Effect of overexpression of Slp4-a or Slp4-a-siRNA expression on the dense-core vesicle exocytosis in PC12 cells. (A) Typical TIRF images of plasma membrane-docked green colored- and red colored-NPY-mK-GO vesicles before high-KCl stimulation of scrambled siRNA-transfected control (control), Slp4-a–transfected (Slp4-a), and Slp4-a-siRNA–transfected cells (Slp4- a-siRNA). The cells were used for experiments in 48 h after transfection. Bar, 10 μm. (B) Stacked bar chart represents the percentage of the number of plasma membrane-docked green, yellow, and red vesicles in control, Slp4-a, and Slp4-a-siRNA–transfected cells (n = 25 cells in each). (C) Effect of Slp4-a siRNA on expression of Slp4-a in PC12 cells.

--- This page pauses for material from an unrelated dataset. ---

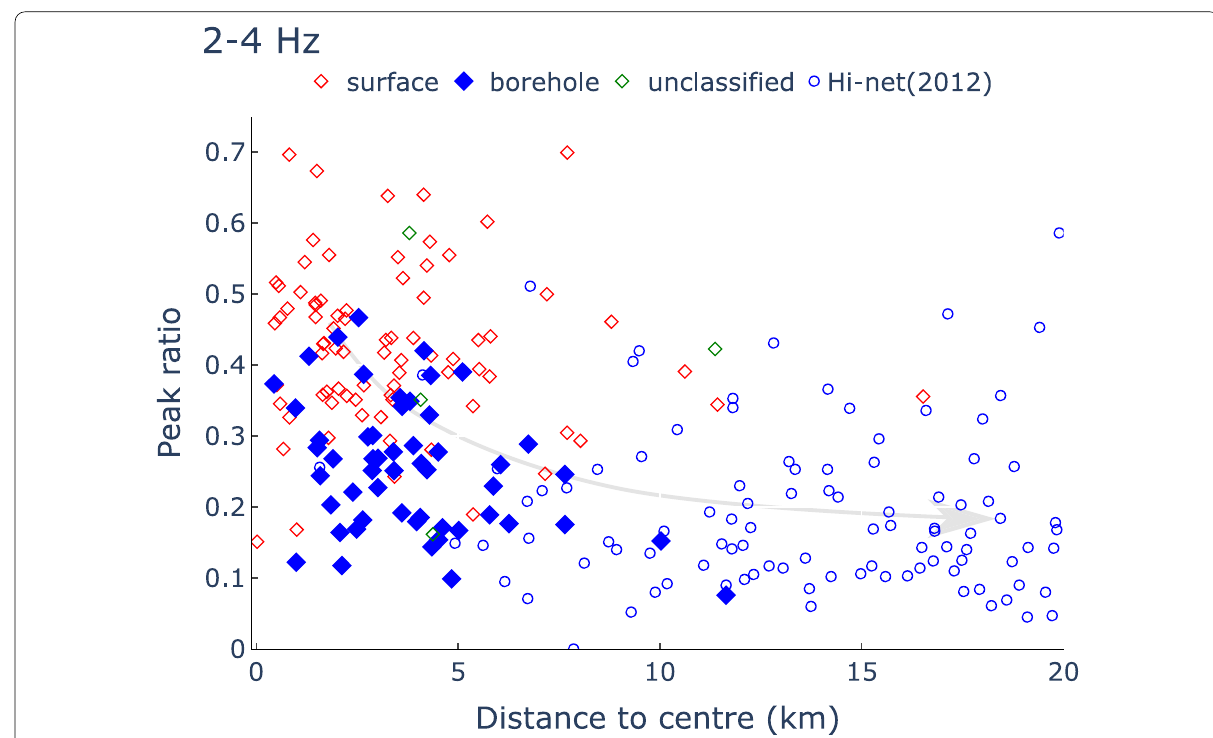
Fig. 4 Peak amplitude ratio plotted against the estimated distance to the volcanic centre according to the 4th edition National Catalogue of the Active Volcanoes in Japan (Japan Meteorological Agency 2013). The plots are for the JMA stations at the frequency band of 2–4 Hz. JMA stations can be differentiated into ground surface (red) and borehole (blue) stations. Stations with green symbols are not classified on the JMA website. Also shown are peak ratios at Hi-net borehole stations that are within 20 km of volcanoes (Nishimura 2012). Overall, the JMA ground surface stations show larger peak ratios than their borehole counterparts. For the JMA borehole stations, we see an ostensible decay in peak ratio with distance. This pattern is continued by the Hi-net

PC12 cells were transfected with Slp4-a-siRNA (right) or a scrambled-siRNA control (left). Cell lysates were prepared and subjected to 12.5% SDS-PAGE followed by immunoblotting with anti-Slp4-a and anti-actin antibodies. The positions of the molecular mass markers (×10⁻³) are shown on the left. The results shown are representative of three independent experiments with similar results. (D) The density of plasma membrane-docked vesicles was determined by counting the vesicles in each image (n = 25 cells in each). (E) Histograms represent the mean number of plasma membrane-docked NPY-mK-GO vesicles in control (left), Slp4-a overexpression (center), or Slp4-a-siRNA–transfected cells (right) before (closed bars) and after (open bars) high-KCl stimulation. (F) The effect of expression of Slp4-a or Slp4-a siRNA on the percentage of released vesicles. Note that Slp4-a siRNA increased the number of plasma membrane-docked green-colored NPY-mK-GO vesicles and facilitated the yellow- and red-colored NPY-mK-GO release events. *p < 0.05, **p < 0.01, and ***p < 0.001, respectively, in comparison with the control. The results are means ± SE.

Figure 6.

Proposed model for Slp4-a/rabphilin–dependent preferential dense-core vesicle exocytosis in neuroendocrine cells. Rabphilin and Slp4-a promote docking of dense-core vesicles to the plasma membrane through interaction with SNAP-25 (Tsuboi and Fukuda, 2005; Tsuboi et al., 2007) and Munc18-1/syntaxin-1a complex (Tsuboi and Fukuda, 2006b), respectively. Dense-core vesicles docked to the plasma membrane by the rabphilin/SNAP-25 complex (blue bars) undergo preferential exocytosis (presumably corresponds to the readily releasable pool), whereas dense-core vesicles docked to the plasma membrane by the Slp4-a/Munc18-1/sytnaxin-1a complex (red bars) do not undergo exocytosis (corresponds to the reserve pool). The molecular switch between readily releasable pool and reserve pool is currently unknown. Green-, yellow-, and red-colored vesicles correspond to newly synthesized vesicles, middle-aged vesicles, and old vesicles, respectively.